◆ **ABOUT THIS EXERCISE**: How many lines in the material below include the string "text"? Only the number should be given.

____ RECORD SET

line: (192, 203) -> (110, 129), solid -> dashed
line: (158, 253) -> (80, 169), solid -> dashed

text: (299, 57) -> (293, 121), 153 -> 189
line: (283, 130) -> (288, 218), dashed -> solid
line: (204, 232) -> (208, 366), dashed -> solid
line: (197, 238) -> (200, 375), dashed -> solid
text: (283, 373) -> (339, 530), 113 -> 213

________
____ RECORD SET

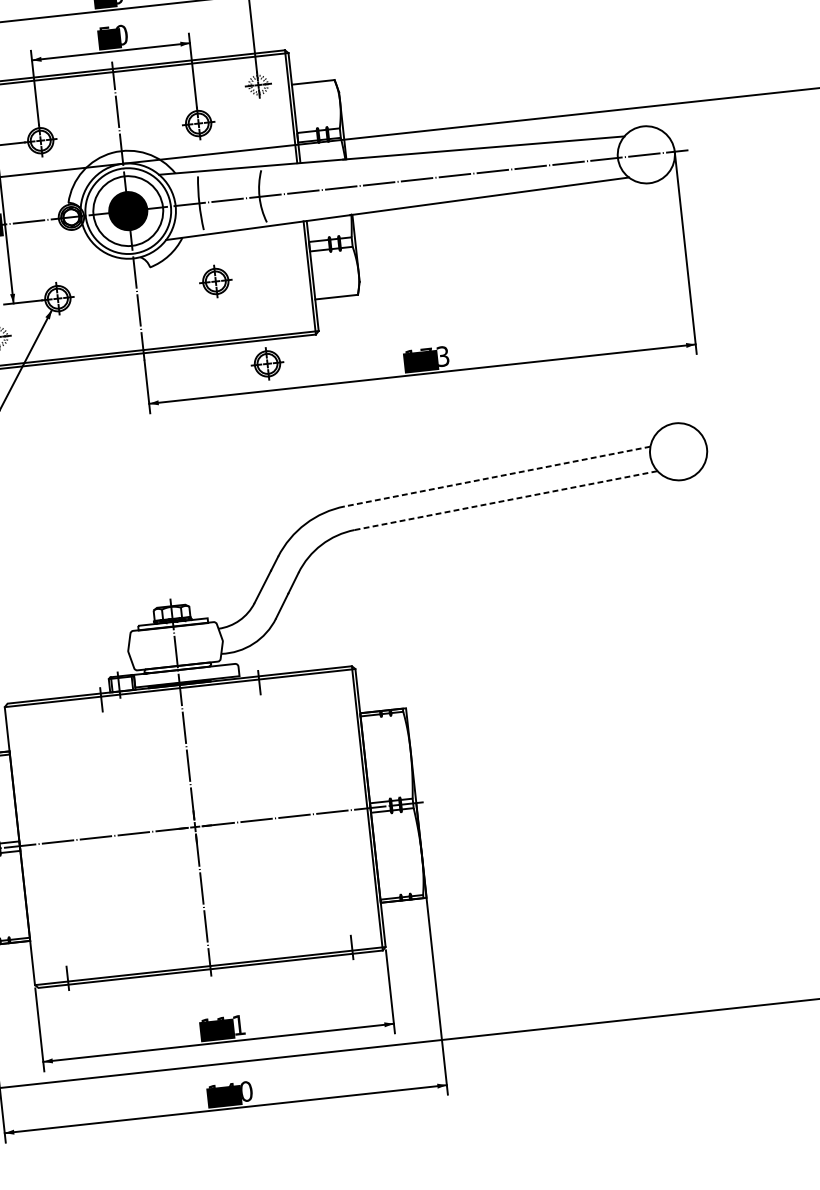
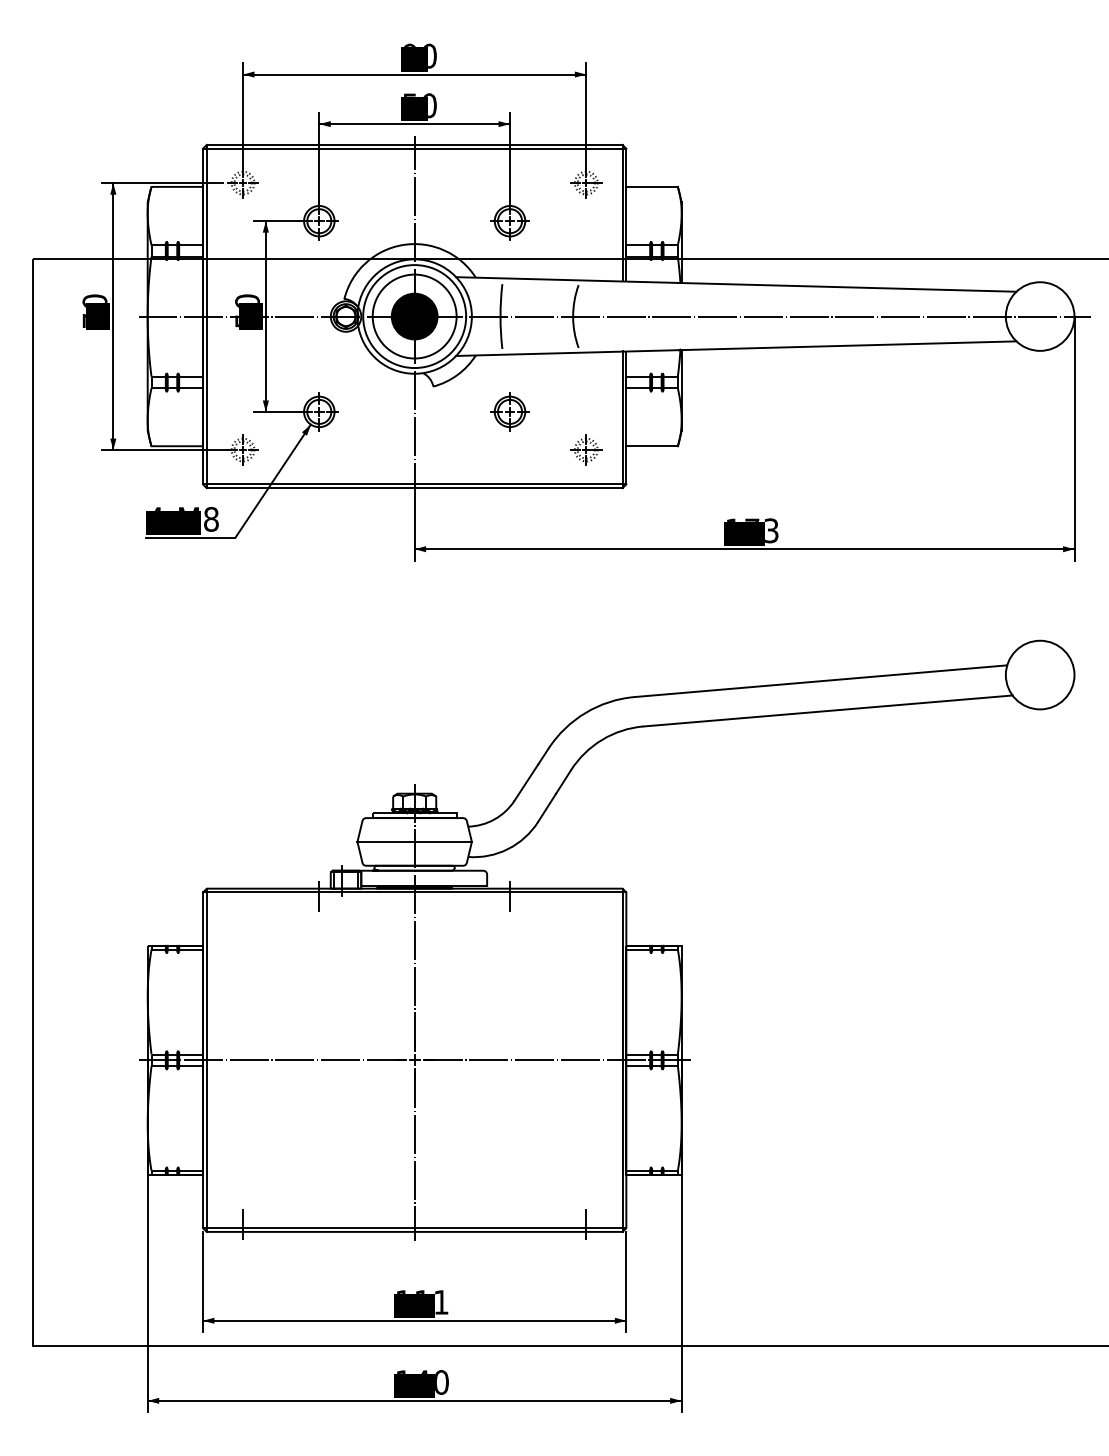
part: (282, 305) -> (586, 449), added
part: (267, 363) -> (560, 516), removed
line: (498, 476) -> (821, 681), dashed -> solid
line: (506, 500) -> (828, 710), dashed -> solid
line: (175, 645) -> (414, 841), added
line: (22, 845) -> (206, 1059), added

________

◆ **TASK RESULT**: 2